The named plaintiff won an $8 million stipulated judgment against a corporation that he purchased and various of its officers and directors, on grounds that they had engaged in accounting fraud that rendered the consideration for the transaction worthless.  Neither the corporate defendant nor the individual directors and officers had any assets, save a series of insurance policies that they assigned over to the plaintiff.  Following a coverage suit, the primary D&O carrier paid its limits.

The first-layer excess carrier, however, took the position that the closing documents had made the plaintiff an officer of the merged corporation, so the insured-versus-insured exclusion forbade the carrier from providing coverage.  The court rejected the carrier’s argument, stating that what mattered were official acts of the corporation – and, the employment agreement and merger documents notwithstanding, the corporation’s official books never established that the plaintiff had been “duly elected or appointed” an officer.  The court also rejected out of hand arguments that the policy’s fraud exclusion barred coverage, because there had been no final adjudication on the underlying claims.

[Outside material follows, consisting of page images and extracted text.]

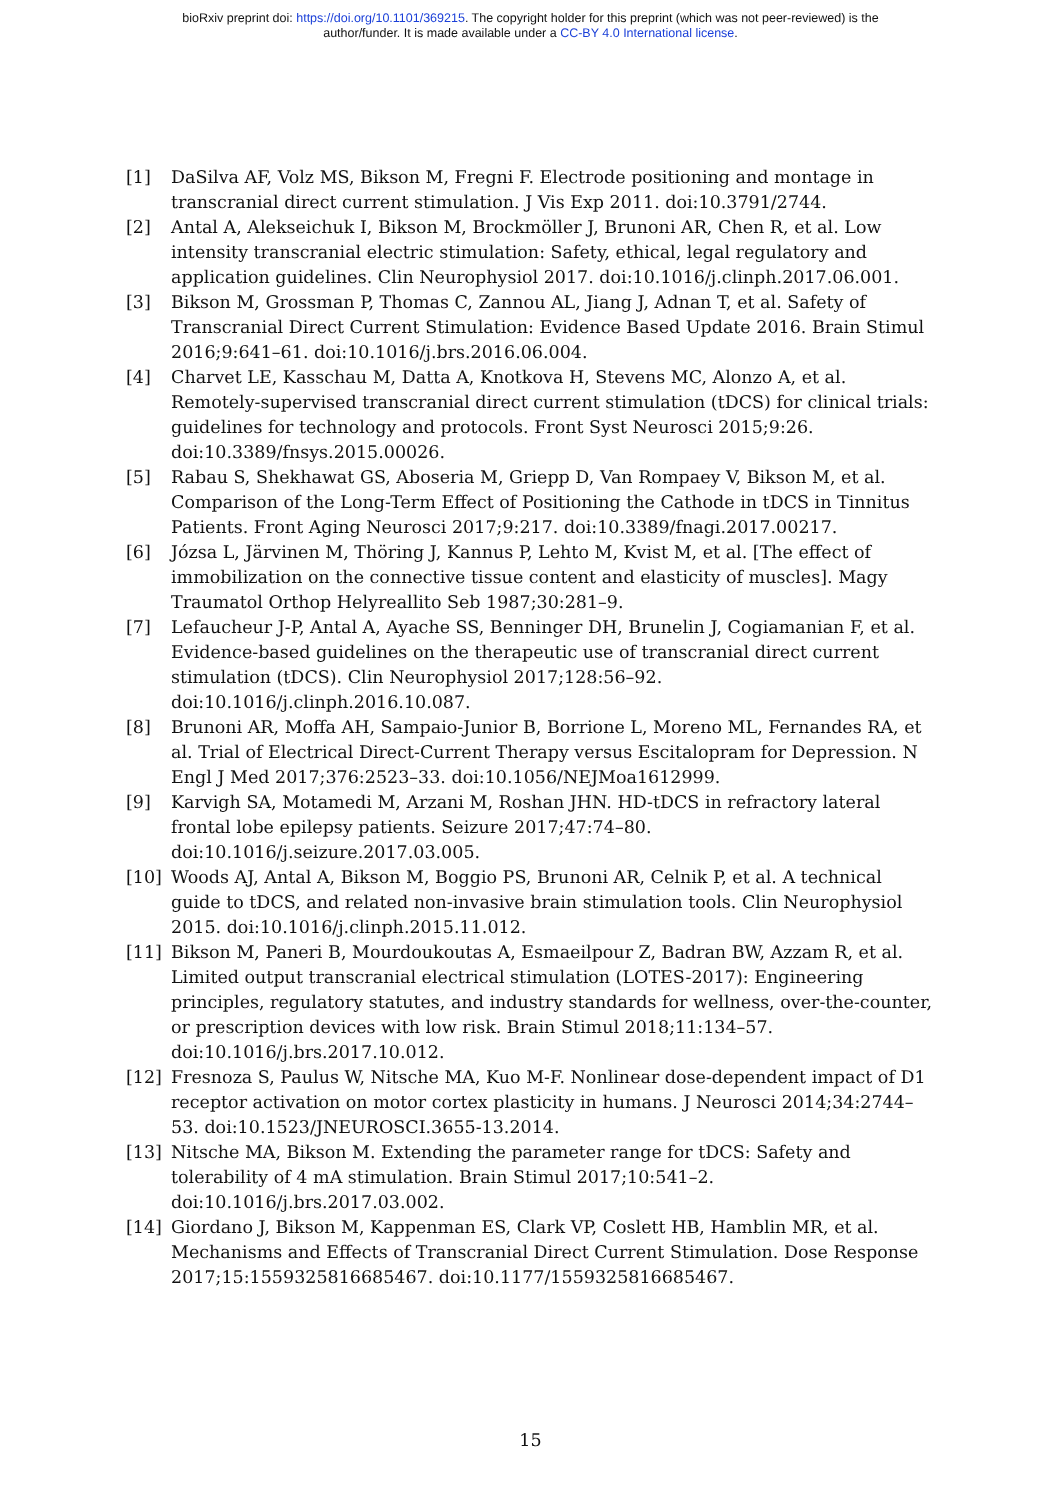bioRxiv preprint doi: https://doi.org/10.1101/369215. The copyright holder for this preprint (which was not peer-reviewed) is the
author/funder. It is made available under a CC-BY 4.0 International license.
[1] DaSilva AF, Volz MS, Bikson M, Fregni F. Electrode positioning and montage in transcranial direct current stimulation. J Vis Exp 2011. doi:10.3791/2744.
[2] Antal A, Alekseichuk I, Bikson M, Brockmöller J, Brunoni AR, Chen R, et al. Low intensity transcranial electric stimulation: Safety, ethical, legal regulatory and application guidelines. Clin Neurophysiol 2017. doi:10.1016/j.clinph.2017.06.001.
[3] Bikson M, Grossman P, Thomas C, Zannou AL, Jiang J, Adnan T, et al. Safety of Transcranial Direct Current Stimulation: Evidence Based Update 2016. Brain Stimul 2016;9:641–61. doi:10.1016/j.brs.2016.06.004.
[4] Charvet LE, Kasschau M, Datta A, Knotkova H, Stevens MC, Alonzo A, et al. Remotely-supervised transcranial direct current stimulation (tDCS) for clinical trials: guidelines for technology and protocols. Front Syst Neurosci 2015;9:26. doi:10.3389/fnsys.2015.00026.
[5] Rabau S, Shekhawat GS, Aboseria M, Griepp D, Van Rompaey V, Bikson M, et al. Comparison of the Long-Term Effect of Positioning the Cathode in tDCS in Tinnitus Patients. Front Aging Neurosci 2017;9:217. doi:10.3389/fnagi.2017.00217.
[6] Józsa L, Järvinen M, Thöring J, Kannus P, Lehto M, Kvist M, et al. [The effect of immobilization on the connective tissue content and elasticity of muscles]. Magy Traumatol Orthop Helyreallito Seb 1987;30:281–9.
[7] Lefaucheur J-P, Antal A, Ayache SS, Benninger DH, Brunelin J, Cogiamanian F, et al. Evidence-based guidelines on the therapeutic use of transcranial direct current stimulation (tDCS). Clin Neurophysiol 2017;128:56–92. doi:10.1016/j.clinph.2016.10.087.
[8] Brunoni AR, Moffa AH, Sampaio-Junior B, Borrione L, Moreno ML, Fernandes RA, et al. Trial of Electrical Direct-Current Therapy versus Escitalopram for Depression. N Engl J Med 2017;376:2523–33. doi:10.1056/NEJMoa1612999.
[9] Karvigh SA, Motamedi M, Arzani M, Roshan JHN. HD-tDCS in refractory lateral frontal lobe epilepsy patients. Seizure 2017;47:74–80. doi:10.1016/j.seizure.2017.03.005.
[10] Woods AJ, Antal A, Bikson M, Boggio PS, Brunoni AR, Celnik P, et al. A technical guide to tDCS, and related non-invasive brain stimulation tools. Clin Neurophysiol 2015. doi:10.1016/j.clinph.2015.11.012.
[11] Bikson M, Paneri B, Mourdoukoutas A, Esmaeilpour Z, Badran BW, Azzam R, et al. Limited output transcranial electrical stimulation (LOTES-2017): Engineering principles, regulatory statutes, and industry standards for wellness, over-the-counter, or prescription devices with low risk. Brain Stimul 2018;11:134–57. doi:10.1016/j.brs.2017.10.012.
[12] Fresnoza S, Paulus W, Nitsche MA, Kuo M-F. Nonlinear dose-dependent impact of D1 receptor activation on motor cortex plasticity in humans. J Neurosci 2014;34:2744–53. doi:10.1523/JNEUROSCI.3655-13.2014.
[13] Nitsche MA, Bikson M. Extending the parameter range for tDCS: Safety and tolerability of 4 mA stimulation. Brain Stimul 2017;10:541–2. doi:10.1016/j.brs.2017.03.002.
[14] Giordano J, Bikson M, Kappenman ES, Clark VP, Coslett HB, Hamblin MR, et al. Mechanisms and Effects of Transcranial Direct Current Stimulation. Dose Response 2017;15:1559325816685467. doi:10.1177/1559325816685467.
15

The court’s decision was not an unmitigated victory for the plaintiff, as it held that there had to be factual hearings on whether the policy’s cooperation clause had been honored and whether the amount of the stipulated judgment was reasonable.  But the court’s focus on corporate records suggests an unwillingness to let merger documents trump corporate formalities, at least when it comes to claims under D&O insurance policies.